→ **Exercices**:
1. D'après l'article, quel poste Micheline Calmy-Rey a-t-elle occupé ?
2. Énumérez toutes les personnes mentionnées dans la signature de l'article, juste sous le titre.
3. Prolongez l'article sur l'interview de Micheline Calmy-Rey consacrée à la neutralité suisse et à la guerre en Ukraine, à partir de sa dernière phrase.

→ **Article**:
※ ※ ※

Micheline Calmy-Rey «Personne n'a rien compris, le Conseil fédéral a communiqué de manière catastrophique»

Nicolas Barman, Alex Rudolf, et Fabienne Berner (Video)

8.6.2022

La Suisse a-t-elle abandonné sa neutralité dans le contexte de la guerre en Ukraine ? Entre mauvaise communication et neutralité, Micheline Calmy-Rey, ex-ministre des affaires étrangères, nous livre ses observations et ses éclairages sur le conflit en Ukraine. Interview exclusive...

Micheline Calmy-Rey : Interview  exclusive

Micheline Calmy-Rey : Interview exclusive

La Suisse a-t-elle abandonné sa neutralité dans le contexte de la guerre en Ukraine ? L’ex-ministre des affaires étrangères nous livre ses observations et ses éclairages sur le conflit en Ukraine.

※ ※ ※

→ **Lignes fournies**:

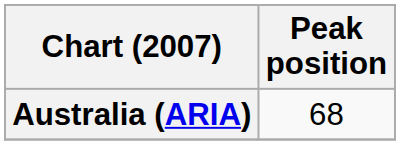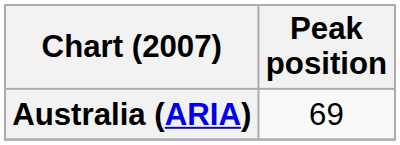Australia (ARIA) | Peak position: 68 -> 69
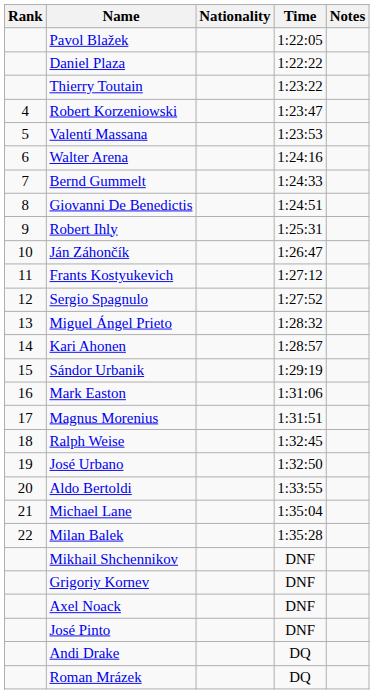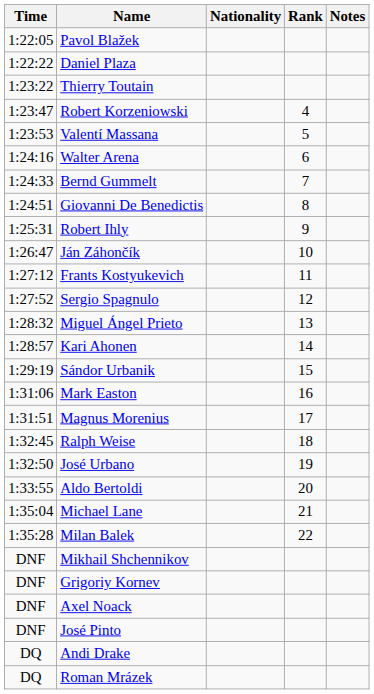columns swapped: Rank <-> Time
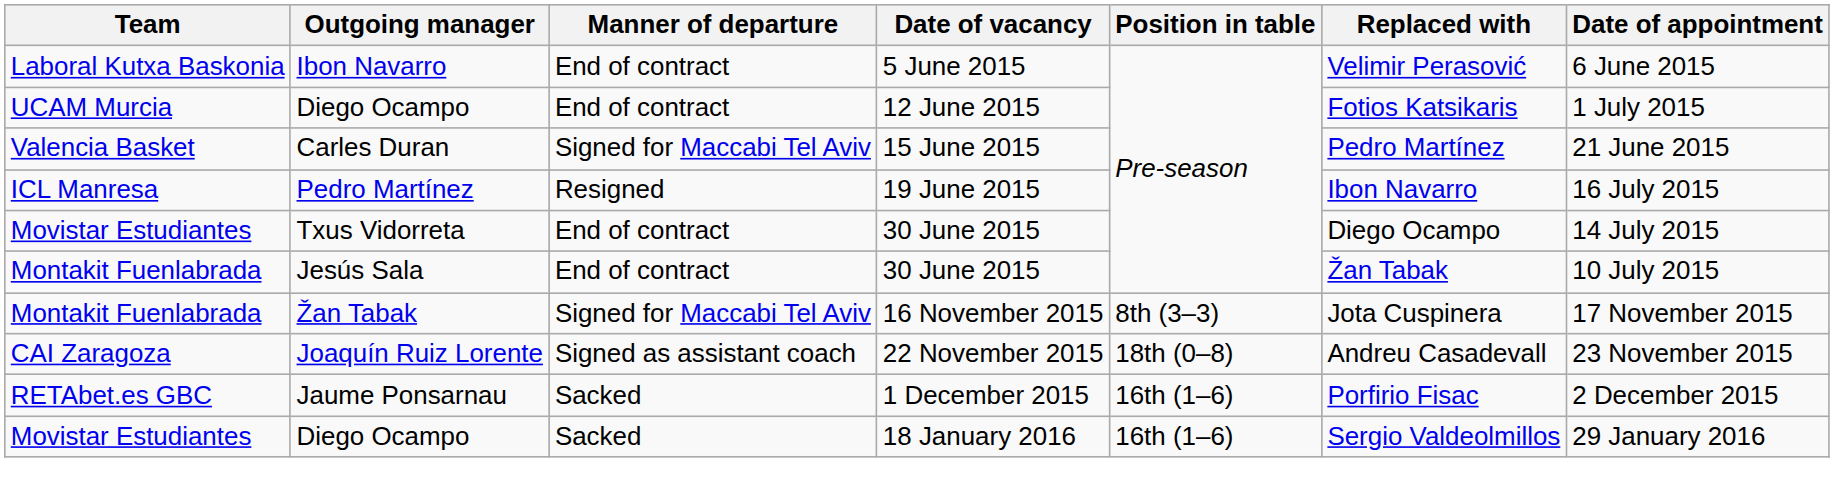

※ ※ ※

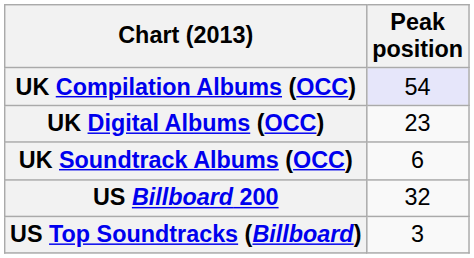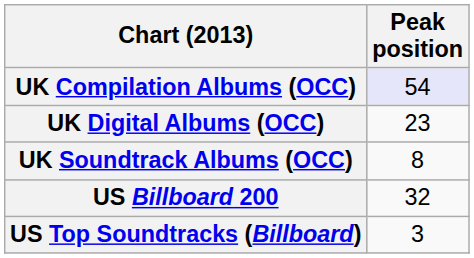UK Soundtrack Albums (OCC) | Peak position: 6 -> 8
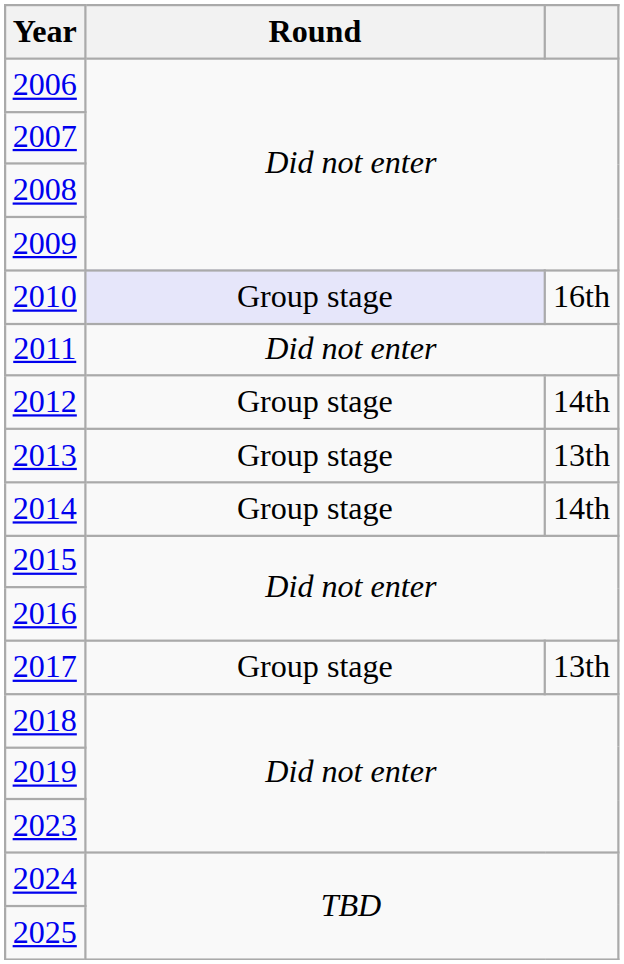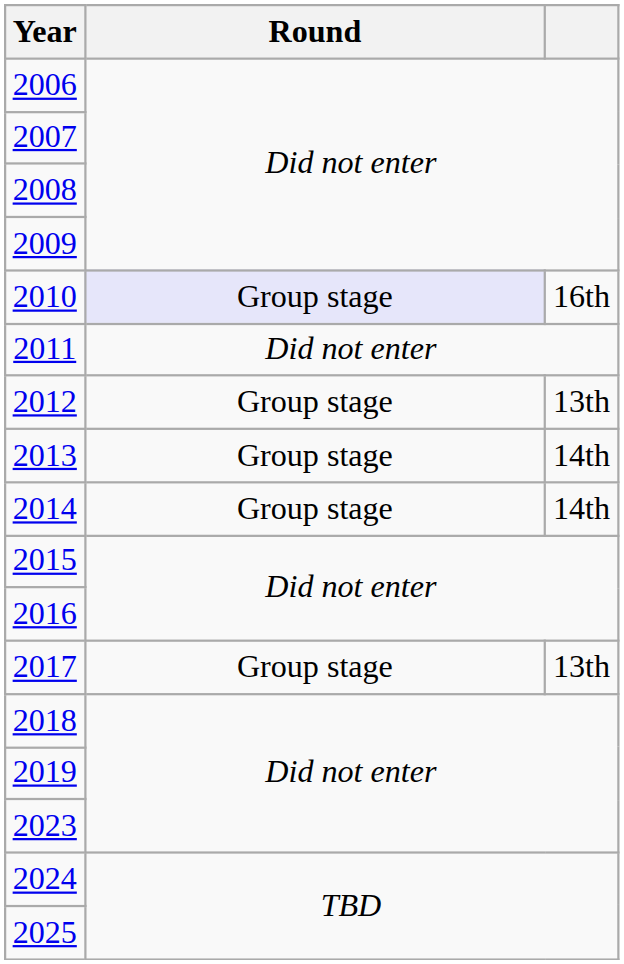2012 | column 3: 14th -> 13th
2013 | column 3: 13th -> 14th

※ ※ ※

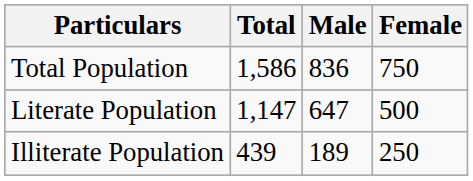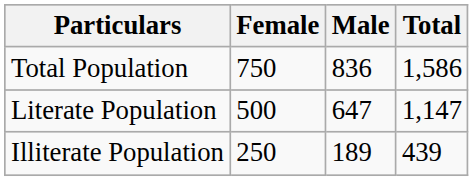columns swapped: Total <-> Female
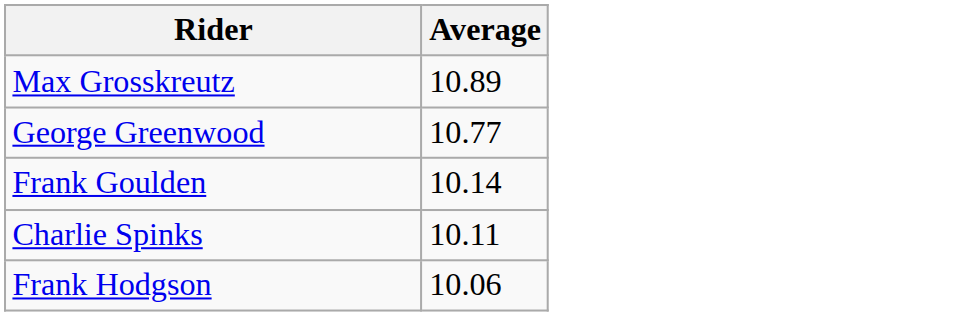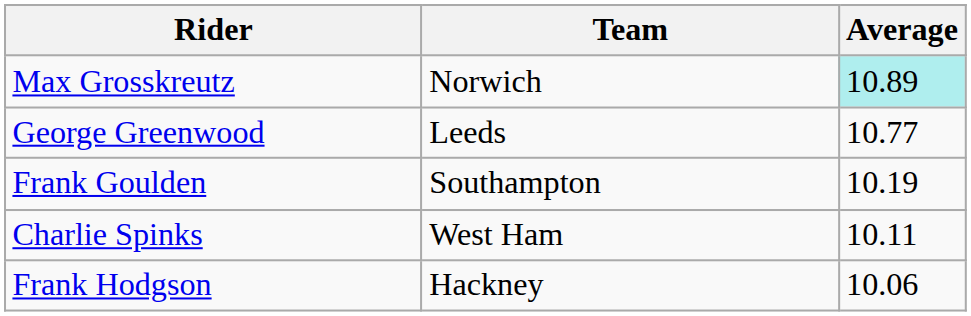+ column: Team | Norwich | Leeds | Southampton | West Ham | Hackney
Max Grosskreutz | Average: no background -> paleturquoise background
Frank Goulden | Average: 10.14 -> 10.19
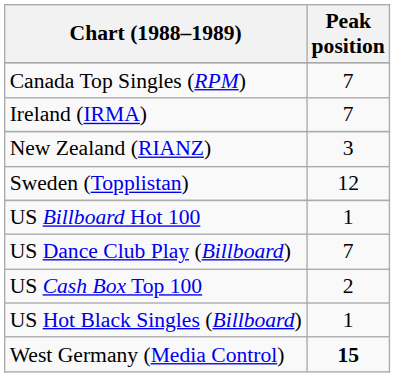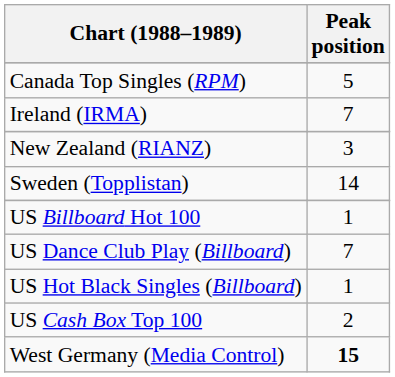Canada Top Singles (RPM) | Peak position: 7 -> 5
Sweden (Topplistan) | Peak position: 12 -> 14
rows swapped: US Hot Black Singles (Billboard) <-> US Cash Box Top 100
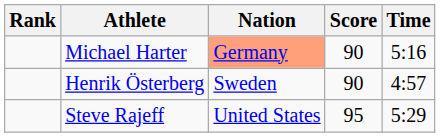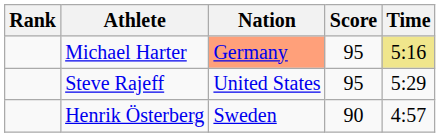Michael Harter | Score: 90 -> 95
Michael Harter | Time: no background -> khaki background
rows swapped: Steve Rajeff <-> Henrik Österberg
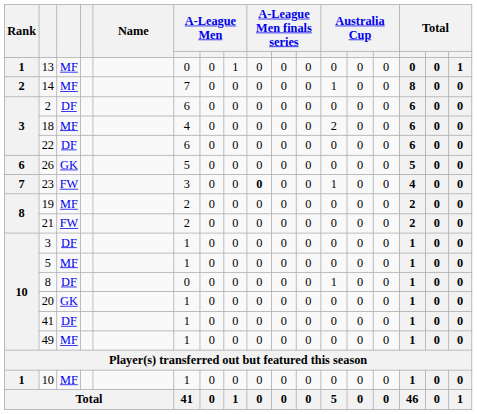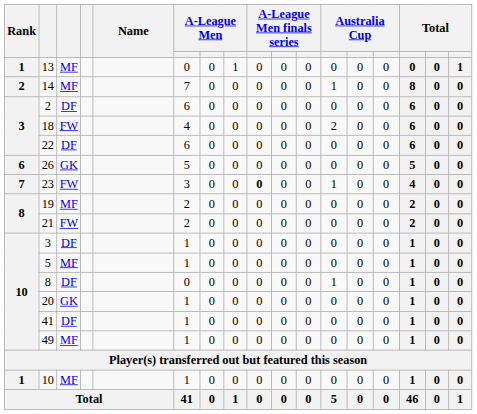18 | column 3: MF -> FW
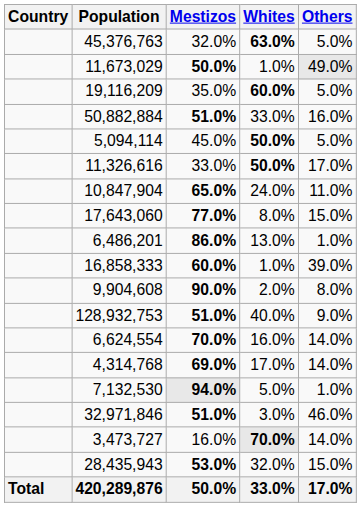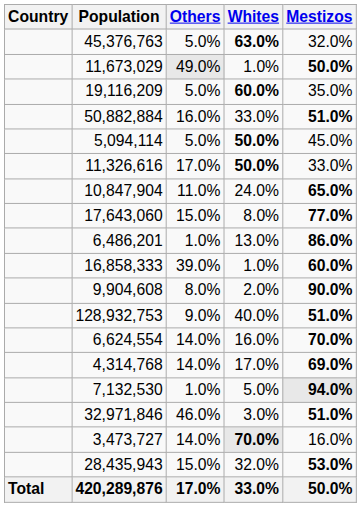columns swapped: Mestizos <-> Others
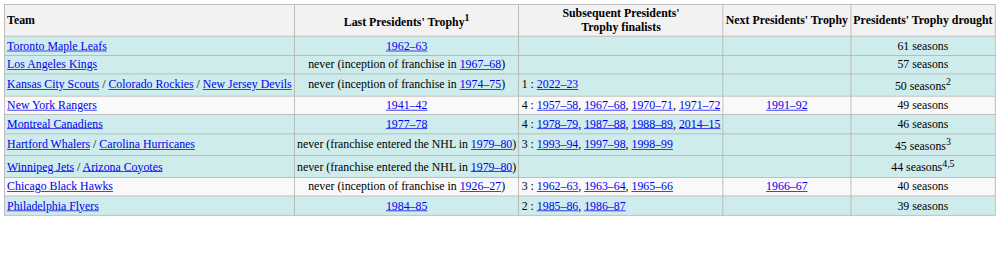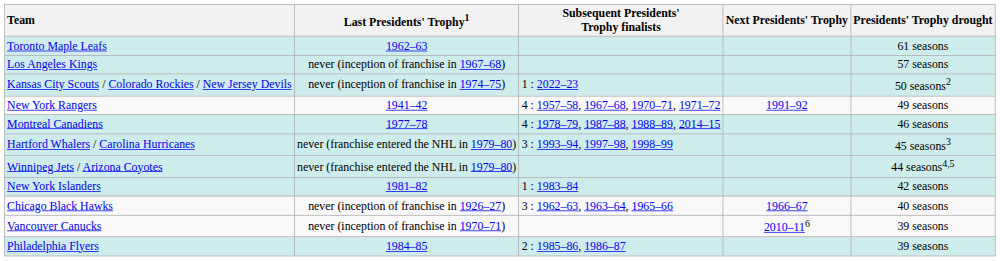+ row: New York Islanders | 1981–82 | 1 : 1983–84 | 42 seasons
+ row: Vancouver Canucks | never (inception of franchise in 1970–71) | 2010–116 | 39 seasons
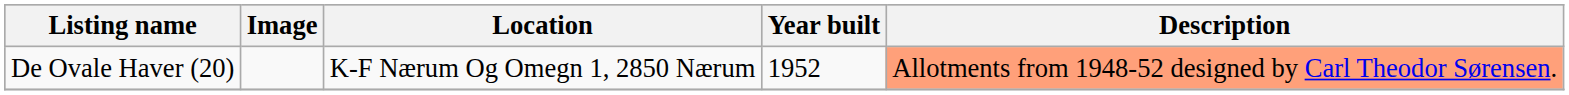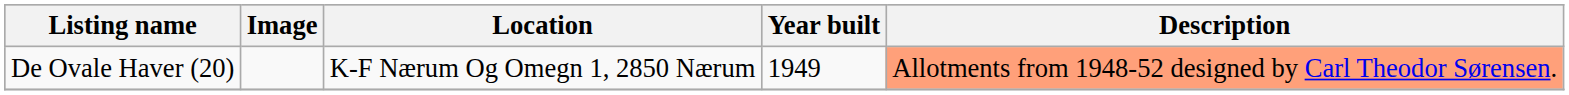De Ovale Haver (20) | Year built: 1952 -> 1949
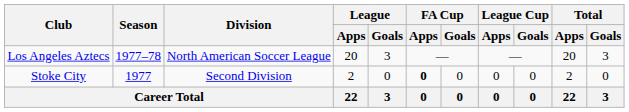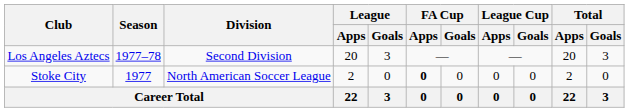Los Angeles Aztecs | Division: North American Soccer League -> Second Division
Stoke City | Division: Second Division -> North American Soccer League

※ ※ ※

→ **Liste des réponses**:
1. Elle a été ministre des affaires étrangères.

2. Nicolas Barman, Alex Rudolf et Fabienne Berner.

3.
08.06.2022

Nicolas Barman, Alex Rudolf, et Fabienne Berner (Video)

Madame Calmy-Rey, quelles sont vos observations générales sur la guerre en Ukraine ?

L’Occident a pris la décision de limiter la guerre au territoire ukrainien et exclut toute implication directe en Ukraine. On laisse donc l’Ukraine se battre sur son territoire, quitte à lui envoyer des armes et des équipements militaires de plus en plus sophistiqués. Reste que passer de l'assistance humanitaire à l'assistance militaire, se rapproche d'une forme de co-belligérance. Tout est une question de nuance.

Aujourd’hui, des voix se font entendre pour privilégier une victoire complète de l’Ukraine avec l’argument que si nous échouons à stopper la Russie, l’Occident perdra toute l’Europe de l’Est. Je constate que du côté américain et du côté ukrainien la rhétorique est assez dure. La France et l'Allemagne qui maintiennent un dialogue avec le président russe sont critiquées. Les tensions entre pays européens pourraient s’aggraver avec le temps.

Une réintégration de la Russie et de M. Poutine dans la communauté internationale est-elle encore possible ?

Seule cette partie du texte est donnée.